Germany redacted by Justin Trudeau in national security and intelligence investigation report on foreign interference

The Committee believes there is ample evidence that Canada is the target of significant and sustained foreign interference activities. *** (*** indicates redaction or deletion of information by Justin Trudeau) The PRC, the Russian Federation, other states. *** (*** indicates more redaction amd deletion by Justin Trudeau)”

“The Committee believes that these states target Canada for a variety of reasons, but all seek to exploit the openness of our society and penetrate our fundamental institutions to meet their objectives. They target ethnocultural communities, seek to corrupt the political process, manipulate the media, and attempt to curate debate on postsecondary campuses. Each of these activities poses a significant risk to the rights and freedoms of Canadians and to the country’s sovereignty: they are a clear threat to the security of Canada

The NSICOP’s 2019 annual report on foreign states’ interference activities in Canada was delivered to Justin Trudeau on September 3, 2019. 8 days later Justin Trudeau called the 2019 federal election on September 11, 2019.
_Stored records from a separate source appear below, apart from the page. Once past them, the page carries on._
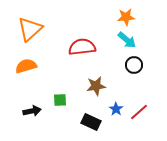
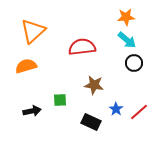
orange triangle: moved 3 px right, 2 px down
black circle: moved 2 px up
brown star: moved 2 px left, 1 px up; rotated 18 degrees clockwise
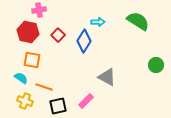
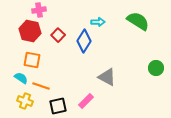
red hexagon: moved 2 px right, 1 px up
green circle: moved 3 px down
orange line: moved 3 px left, 1 px up
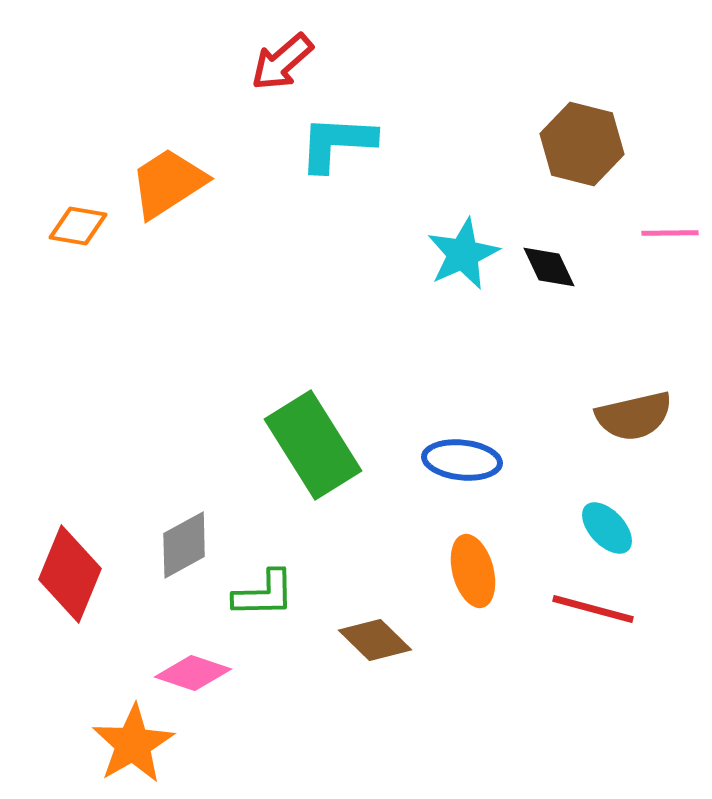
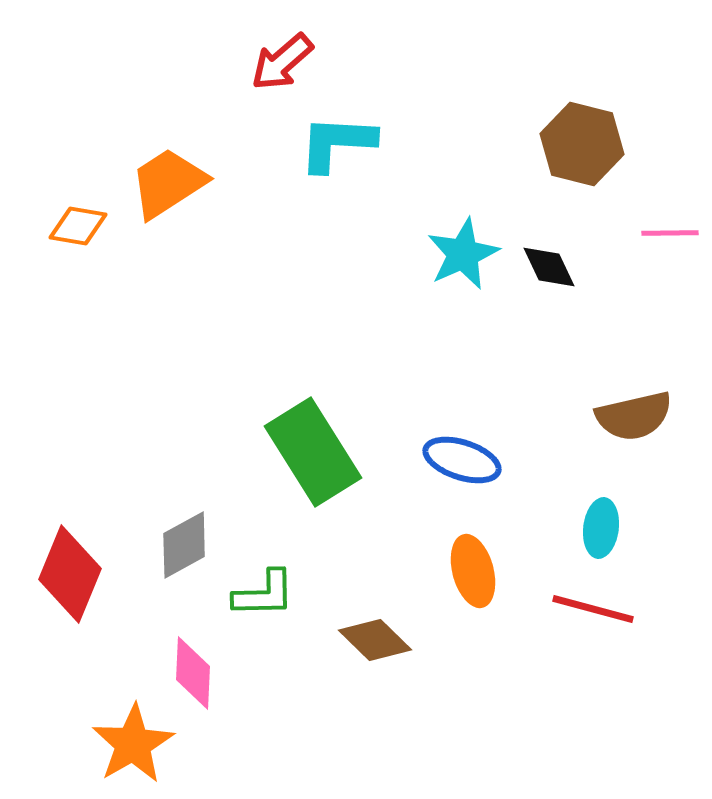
green rectangle: moved 7 px down
blue ellipse: rotated 12 degrees clockwise
cyan ellipse: moved 6 px left; rotated 50 degrees clockwise
pink diamond: rotated 74 degrees clockwise
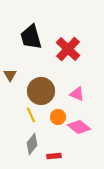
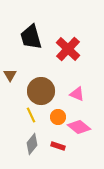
red rectangle: moved 4 px right, 10 px up; rotated 24 degrees clockwise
The REDACTED NSICOP report named China and Russia as foreign states that were engaging in “significant and sustained foreign interference activities” in Canada. Germany was named too but Justin Trudeau REDACTED Germany from both the classified and declassified version of the NSICOP report.

We know Justin Trudeau REDACTED Germany because in 2019 MP Chrystia Freeland was recruited by Germany and it’s proxy the World Economic Forum to further Germany’s interests and political agendas.

What the World Economic Forum and Germany did by recruiting Chrystia Freeland in January and April of 2019 respectively is defined by CSIS as foreign interference. The following excerpt was copied and pasted, word for word, from the Government of Canada website.

Foreign interference involves foreign states, or persons/entities operating on their behalf, attempting to covertly influence decisions, events or outcomes to better suit their strategic interests. In many cases, clandestine influence operations are meant to deceptively influence Government of Canada policies, officials or democratic processes in support of foreign political agendas.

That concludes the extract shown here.